If you look at gardening as a metaphor for life, preparation is vital, and this time of year is the perfect time to begin preparing the soil and growing a few crops that will be ready early in the following year. This post is going to be about soil and the preparation of it, but there will be one shortly about what to sow and plant now.Soil preparation is far from hard but it’s also something that is often passed over by gardeners, who then end up complaining the following year about poor yields or dreadful amounts of pests and disease. All these things are helped by a simple top dressing of well rotted farmyard manure, homemade compost and/or a mix of the two, which will feed the soil, help maintain it’s health and it’s structure. This is important not just for yields but also to maintain the microscopic flora and fauna that lives in billions in every teaspoon of soil, and help fight off fungal disease and pest attacks. Healthy plants can fight back when they are being attacked whereas those in nutrient poor soil will struggle, making it worthwhile to barrow compost and manure over your plot and putting as deep a layer over the soil as is possible. Of course it’s also great to suppress weed seeds and stop them germinating, which is a real bonus too.

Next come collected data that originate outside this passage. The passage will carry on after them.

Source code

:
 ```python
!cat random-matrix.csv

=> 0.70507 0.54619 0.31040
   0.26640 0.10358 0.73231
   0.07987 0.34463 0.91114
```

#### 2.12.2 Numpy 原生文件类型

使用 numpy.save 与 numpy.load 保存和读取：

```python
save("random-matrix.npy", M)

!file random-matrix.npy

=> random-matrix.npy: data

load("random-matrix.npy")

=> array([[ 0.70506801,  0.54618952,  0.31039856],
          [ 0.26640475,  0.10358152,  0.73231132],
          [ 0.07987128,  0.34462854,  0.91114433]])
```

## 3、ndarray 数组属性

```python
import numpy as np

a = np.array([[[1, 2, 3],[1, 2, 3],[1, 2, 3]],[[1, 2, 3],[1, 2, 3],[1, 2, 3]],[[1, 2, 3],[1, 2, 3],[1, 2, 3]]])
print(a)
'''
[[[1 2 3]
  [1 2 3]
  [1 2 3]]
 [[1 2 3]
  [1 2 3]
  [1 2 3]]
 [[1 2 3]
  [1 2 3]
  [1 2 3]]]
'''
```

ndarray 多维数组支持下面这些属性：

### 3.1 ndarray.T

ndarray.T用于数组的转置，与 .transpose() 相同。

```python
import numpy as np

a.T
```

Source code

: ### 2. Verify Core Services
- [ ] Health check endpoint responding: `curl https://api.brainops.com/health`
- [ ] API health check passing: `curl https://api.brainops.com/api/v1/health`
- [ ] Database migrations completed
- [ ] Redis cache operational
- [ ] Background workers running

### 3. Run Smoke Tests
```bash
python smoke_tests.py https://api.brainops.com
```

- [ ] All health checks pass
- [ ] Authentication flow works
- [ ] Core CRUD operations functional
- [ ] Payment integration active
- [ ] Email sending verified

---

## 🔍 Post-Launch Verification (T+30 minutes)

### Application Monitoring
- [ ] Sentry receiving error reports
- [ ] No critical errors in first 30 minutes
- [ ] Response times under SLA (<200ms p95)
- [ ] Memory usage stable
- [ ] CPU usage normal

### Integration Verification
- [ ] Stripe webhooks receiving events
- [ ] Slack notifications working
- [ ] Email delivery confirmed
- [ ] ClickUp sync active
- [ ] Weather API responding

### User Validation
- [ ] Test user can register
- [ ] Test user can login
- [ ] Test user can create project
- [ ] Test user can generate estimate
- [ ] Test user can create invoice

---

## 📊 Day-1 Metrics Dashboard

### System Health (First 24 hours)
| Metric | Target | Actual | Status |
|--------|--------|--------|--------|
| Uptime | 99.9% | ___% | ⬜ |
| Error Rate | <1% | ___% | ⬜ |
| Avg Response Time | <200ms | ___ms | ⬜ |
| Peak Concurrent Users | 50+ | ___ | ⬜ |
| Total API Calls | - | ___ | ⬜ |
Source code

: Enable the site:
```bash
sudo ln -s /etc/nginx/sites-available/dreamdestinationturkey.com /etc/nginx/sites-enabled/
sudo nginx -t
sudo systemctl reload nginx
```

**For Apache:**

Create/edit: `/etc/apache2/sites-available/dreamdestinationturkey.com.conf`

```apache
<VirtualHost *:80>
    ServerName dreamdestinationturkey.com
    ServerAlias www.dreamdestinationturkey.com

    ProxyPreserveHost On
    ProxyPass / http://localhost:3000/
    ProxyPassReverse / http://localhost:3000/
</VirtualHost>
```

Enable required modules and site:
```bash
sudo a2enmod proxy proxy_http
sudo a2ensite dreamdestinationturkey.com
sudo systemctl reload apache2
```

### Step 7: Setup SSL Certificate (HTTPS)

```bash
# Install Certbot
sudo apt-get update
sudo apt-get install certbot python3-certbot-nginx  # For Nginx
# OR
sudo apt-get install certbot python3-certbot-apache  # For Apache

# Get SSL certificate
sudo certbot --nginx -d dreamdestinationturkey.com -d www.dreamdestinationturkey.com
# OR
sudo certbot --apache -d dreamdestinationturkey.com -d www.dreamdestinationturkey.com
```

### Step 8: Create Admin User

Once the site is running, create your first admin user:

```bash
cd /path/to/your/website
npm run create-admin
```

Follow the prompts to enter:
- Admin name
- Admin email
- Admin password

So what if you have a space where manure or compost are impossible for whatever reason I hear you ask? The alternative are green manures, which can be used at any time of the year but there are specific varieties that can be used now and will take the soil through the winter, keeping it healthy. Field beans and winter tares are both leguminacae and so will add nitrogen to the soil by creating extra nitrogenous nodules on their roots which, when left in the soil, put nitrogen into the soil which is great for spring growth. Alfalfa andf Phaecelia are both excellent for soil structure so thin or limy soils will respond well to them. All that you need to do is sow them, and then dig them in before they flower, or even as they are flowering. It’s important not to let them go to seed though or you may end up with them growing back.
So there you are. Soil preparation in one easy step. Get it done now, or as soon as possible and the worms will do their work and pull the goodness down into the earth so that the soil is all ready for crops in spring.